Big news stories, whether they’re about a worldwide viral situation or something else, “always have and always will add volatility to the markets,” says Greg Klingler, director of wealth management at the Government Employees’ Benefit Association.
The most important thing you can do right now is not panic or make decisions out of fear. This is what all those financial experts have been talking about all this time: sticking with your investment strategy when the inevitable happens and the market takes a significant dip.
As we ride this thing out, here are some steps you can take to protect your 401(k) or other retirement savings from this situation.
Stay In The Market
Though it might seem counterintuitive to protect your investments from this downturn by continuing to expose your money to the volatility, most investors will likely benefit from staying the course.
Historically, the market has always gone back up after a downturn.
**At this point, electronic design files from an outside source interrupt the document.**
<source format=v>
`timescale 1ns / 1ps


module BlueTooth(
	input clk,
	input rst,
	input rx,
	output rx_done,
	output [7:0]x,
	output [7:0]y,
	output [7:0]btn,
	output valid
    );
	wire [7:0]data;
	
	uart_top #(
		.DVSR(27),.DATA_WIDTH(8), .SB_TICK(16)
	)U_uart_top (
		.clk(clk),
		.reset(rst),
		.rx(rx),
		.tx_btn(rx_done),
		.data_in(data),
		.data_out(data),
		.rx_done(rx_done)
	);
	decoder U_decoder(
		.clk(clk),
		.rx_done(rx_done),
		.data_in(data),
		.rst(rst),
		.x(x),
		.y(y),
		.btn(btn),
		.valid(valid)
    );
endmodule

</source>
If what’s happened in the past is any indication of what will happen in the future, it’s a matter of when, not if, the market will bounce back. If you pull out your money now, you’re robbing yourself of the chance to regain what you lost (and possibly then some).
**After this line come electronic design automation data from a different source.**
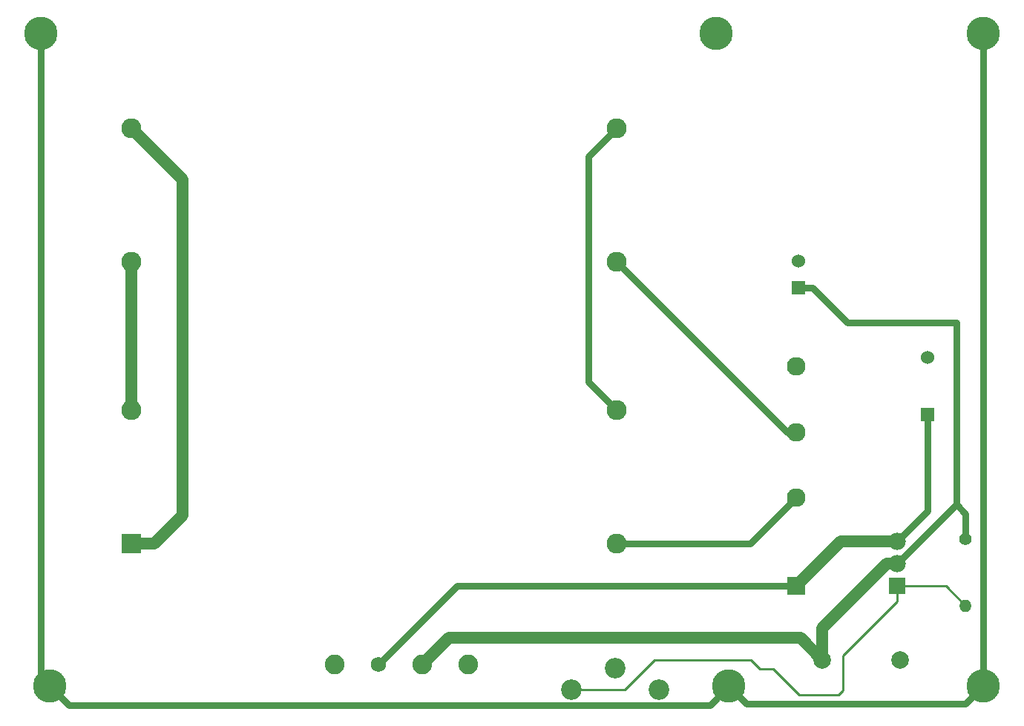
<source format=gtl>
G04 #@! TF.GenerationSoftware,KiCad,Pcbnew,8.0.3*
G04 #@! TF.CreationDate,2024-06-16T23:51:53-05:00*
G04 #@! TF.ProjectId,Linear Power Supply - Summer 2024,4c696e65-6172-4205-906f-776572205375,rev?*
G04 #@! TF.SameCoordinates,Original*
G04 #@! TF.FileFunction,Copper,L1,Top*
G04 #@! TF.FilePolarity,Positive*
%FSLAX46Y46*%
G04 Gerber Fmt 4.6, Leading zero omitted, Abs format (unit mm)*
G04 Created by KiCad (PCBNEW 8.0.3) date 2024-06-16 23:51:53*
%MOMM*%
%LPD*%
G01*
G04 APERTURE LIST*
G04 #@! TA.AperFunction,ComponentPad*
%ADD10R,1.524000X1.524000*%
G04 #@! TD*
G04 #@! TA.AperFunction,ComponentPad*
%ADD11C,1.524000*%
G04 #@! TD*
G04 #@! TA.AperFunction,ComponentPad*
%ADD12C,1.980000*%
G04 #@! TD*
G04 #@! TA.AperFunction,ComponentPad*
%ADD13R,1.980000X1.980000*%
G04 #@! TD*
G04 #@! TA.AperFunction,ComponentPad*
%ADD14C,2.130000*%
G04 #@! TD*
G04 #@! TA.AperFunction,ComponentPad*
%ADD15R,2.130000X2.130000*%
G04 #@! TD*
G04 #@! TA.AperFunction,ComponentPad*
%ADD16C,3.800000*%
G04 #@! TD*
G04 #@! TA.AperFunction,ComponentPad*
%ADD17C,1.400000*%
G04 #@! TD*
G04 #@! TA.AperFunction,ComponentPad*
%ADD18O,1.400000X1.400000*%
G04 #@! TD*
G04 #@! TA.AperFunction,ComponentPad*
%ADD19C,2.340000*%
G04 #@! TD*
G04 #@! TA.AperFunction,ComponentPad*
%ADD20R,2.286000X2.286000*%
G04 #@! TD*
G04 #@! TA.AperFunction,ComponentPad*
%ADD21C,2.286000*%
G04 #@! TD*
G04 #@! TA.AperFunction,ViaPad*
%ADD22C,2.250000*%
G04 #@! TD*
G04 #@! TA.AperFunction,ViaPad*
%ADD23C,1.750000*%
G04 #@! TD*
G04 #@! TA.AperFunction,ViaPad*
%ADD24C,2.000000*%
G04 #@! TD*
G04 #@! TA.AperFunction,Conductor*
%ADD25C,0.800000*%
G04 #@! TD*
G04 #@! TA.AperFunction,Conductor*
%ADD26C,1.350000*%
G04 #@! TD*
G04 #@! TA.AperFunction,Conductor*
%ADD27C,0.254000*%
G04 #@! TD*
G04 APERTURE END LIST*
D10*
X204186000Y-100503700D03*
D11*
X204186000Y-94003700D03*
D10*
X189436000Y-86000000D03*
D11*
X189436000Y-83000000D03*
D12*
X200686000Y-114953700D03*
X200686000Y-117503700D03*
D13*
X200686000Y-120053700D03*
D14*
X189186000Y-95003700D03*
X189186000Y-102503700D03*
X189186000Y-110003700D03*
D15*
X189186000Y-120003700D03*
D16*
X104000000Y-131500000D03*
X210500000Y-57000000D03*
D17*
X208500000Y-114690000D03*
D18*
X208500000Y-122310000D03*
D19*
X173500000Y-131900000D03*
X168500000Y-129400000D03*
X163500000Y-131900000D03*
D16*
X103000000Y-57000000D03*
D20*
X113314000Y-115236300D03*
D21*
X113314000Y-99996300D03*
X113314000Y-67763700D03*
X113314000Y-83003700D03*
X168686000Y-115236300D03*
X168686000Y-99996300D03*
X168686000Y-67763700D03*
X168686000Y-83003700D03*
D16*
X181500000Y-131500000D03*
X210500000Y-131464466D03*
X180000000Y-57000000D03*
D22*
X136500000Y-129000000D03*
X146500000Y-129000000D03*
D23*
X141500000Y-129000000D03*
D22*
X151750000Y-129000000D03*
D24*
X192150000Y-128500000D03*
X201000000Y-128500000D03*
D25*
X150496300Y-120003700D02*
X189186000Y-120003700D01*
X141500000Y-129000000D02*
X150496300Y-120003700D01*
D26*
X189650000Y-126000000D02*
X192150000Y-128500000D01*
X149500000Y-126000000D02*
X189650000Y-126000000D01*
X146500000Y-129000000D02*
X149500000Y-126000000D01*
D25*
X179330000Y-133670000D02*
X181500000Y-131500000D01*
X106170000Y-133670000D02*
X179330000Y-133670000D01*
X104000000Y-131500000D02*
X106170000Y-133670000D01*
X103000000Y-130500000D02*
X104000000Y-131500000D01*
X103000000Y-57000000D02*
X103000000Y-130500000D01*
X209500000Y-56000000D02*
X210500000Y-57000000D01*
X210500000Y-131464466D02*
X210500000Y-57000000D01*
X208464466Y-133500000D02*
X210500000Y-131464466D01*
X183500000Y-133500000D02*
X208464466Y-133500000D01*
D27*
X194500000Y-132000000D02*
X194500000Y-128000000D01*
X194500000Y-128000000D02*
X200686000Y-121814000D01*
X194000000Y-132500000D02*
X194500000Y-132000000D01*
X184000000Y-128500000D02*
X185000000Y-129500000D01*
X186500000Y-129500000D02*
X189500000Y-132500000D01*
X173000000Y-128500000D02*
X184000000Y-128500000D01*
X189500000Y-132500000D02*
X194000000Y-132500000D01*
X169600000Y-131900000D02*
X173000000Y-128500000D01*
X163500000Y-131900000D02*
X169600000Y-131900000D01*
X185000000Y-129500000D02*
X186500000Y-129500000D01*
X200686000Y-121814000D02*
X200686000Y-120053700D01*
D25*
X195000000Y-90000000D02*
X191000000Y-86000000D01*
X206432300Y-90000000D02*
X195000000Y-90000000D01*
X191000000Y-86000000D02*
X189436000Y-86000000D01*
X206436000Y-90003700D02*
X206432300Y-90000000D01*
D26*
X194236000Y-114953700D02*
X200686000Y-114953700D01*
X189186000Y-120003700D02*
X194236000Y-114953700D01*
X192150000Y-124859700D02*
X199506000Y-117503700D01*
X192150000Y-128500000D02*
X192150000Y-124859700D01*
X199506000Y-117503700D02*
X200686000Y-117503700D01*
D27*
X208500000Y-122876662D02*
X208500000Y-122310000D01*
D25*
X183500000Y-133500000D02*
X181500000Y-131500000D01*
X211000000Y-56000000D02*
X211500000Y-56500000D01*
X103000000Y-132000000D02*
X103000000Y-131500000D01*
X168686000Y-115236300D02*
X183953400Y-115236300D01*
X183953400Y-115236300D02*
X189186000Y-110003700D01*
X168686000Y-83003700D02*
X188186000Y-102503700D01*
X188186000Y-102503700D02*
X189186000Y-102503700D01*
X200686000Y-114953700D02*
X204186000Y-111453700D01*
X204186000Y-111453700D02*
X204186000Y-100503700D01*
D27*
X206243700Y-120053700D02*
X208500000Y-122310000D01*
X200686000Y-120053700D02*
X206243700Y-120053700D01*
D25*
X207436000Y-90003700D02*
X206436000Y-90003700D01*
X200686000Y-117503700D02*
X207436000Y-110753700D01*
X208500000Y-114690000D02*
X208500000Y-111817700D01*
X208500000Y-111817700D02*
X207436000Y-110753700D01*
X207436000Y-110753700D02*
X207436000Y-90003700D01*
D26*
X113314000Y-99996300D02*
X113314000Y-83003700D01*
X113314000Y-115236300D02*
X115953400Y-115236300D01*
X119186000Y-73635700D02*
X113314000Y-67763700D01*
X119186000Y-112003700D02*
X119186000Y-73635700D01*
X115953400Y-115236300D02*
X119186000Y-112003700D01*
D25*
X165446000Y-71003700D02*
X168686000Y-67763700D01*
X168686000Y-99996300D02*
X165436000Y-96746300D01*
X165436000Y-71003700D02*
X165446000Y-71003700D01*
X165436000Y-96746300D02*
X165436000Y-71003700D01*
M02*

</source>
“Patience is truly a virtue when facing the ever-present volatility of the stock market,” Klingler said. “Unfortunately, I’ve seen a great number of clients make emotional, rash decisions during market turbulence, only to see them quickly backfire, undercutting their long-term financial security and putting them on a very difficult path to recovery.”
Even if you’re only a few years out from retirement, you still might have more room to wait it out than you think.
“Based on the measurement of each recovery since 1900, the average recovery time for bear market equities (a downward swing of 20% or more) to return to bull market levels is about 3.2 years,” Klingler says. “So while you and your financial adviser should periodically assess and carefully consider rebalancing your portfolio, it’s essential to remind yourself that you’re not playing the day traders’ game: you’re investing for the long run and your long-term financial security.
Have A Plan And Stick To It
Robert Johnson, a professor of finance at Creighton University’s Heider College of Business and author of “Investment Banking for Dummies” and other investment-related books, recommends that every investor create what is called an Investment Policy Statement that outlines their goals and the amount of risk they’re comfortable taking on.
“In essence, an IPS sets out the ground rules of the investment process – it is the document that guides the investment plan,” Johnson says.
An IPS should be developed during a calm market as a guide for what to do during a volatile market, he says. Once you’ve made your IPS, it should only be changed if your personal circumstances change, not due to any changes in the market.
Though many investors may naturally think that the first thing to do when their current strategy isn’t working is to try something else, sticking with your original strategy is typically better in the long run (provided you’ve done proper research or worked with a professional to ensure that your strategy is sound).
“As painful as it is watching the markets fall, remember the words of the late John Bogle, the founder and CEO of the Vanguard Group, who said, ‘Don’t do something, just stand there!’” Johnson says.
Keep Up (Or Increase) Your Contributions
No, you’re not throwing money away if you continue to invest while the market is down. In fact, you’re getting a bargain. Because the market is down, the prices of stocks are lower, which means you’re getting more bang for your buck than you normally would.
Plus, if you get an employer match on your 401(k) contributions, you want to continue to take advantage of that.
However, an important caveat: if you don’t already have an emergency fund with 6 – 9 months of living expenses saved up, you may want to consider focusing all your saving efforts on that. It’s always a good idea to have money saved up in case of a financial emergency, but in uncertain times it becomes especially vital.
Build A Cash Reserve
If you still have a steady source of income, it’s a good time to rethink where your money is going and start saving more aggressively, especially if you don’t have a solid emergency fund.
Having cash saved up is a good way to protect your other assets from financial hardship; you want to avoid having to dip into your 401(k), if at all possible.
Rethink Your Risk Tolerance
“One thing about this coronavirus episode is that it makes people rethink their risk tolerance,” Johnson says. “It is easy to say that one can withstand a 30% or 40% drawdown, but when it really happens many people realize they can’t withstand it psychologically. This will likely cause many investors to revisit their risk tolerance.”
Once everything has calmed down, look back over how you acted during this downturn and think about whether you were comfortable with the amount of volatility your investment portfolio experienced. If you realize that you don’t have as high a risk tolerance as you thought, talk with a financial advisor about what a more realistic asset allocation looks like for you.
Talk To An Expert
If you have access to a financial advisor, now is a good time to reach out with any concerns you have regarding your specific situation. If you’re feeling nervous about the current market performance, a professional can ease your worries and help you reassess and rebalance your investments.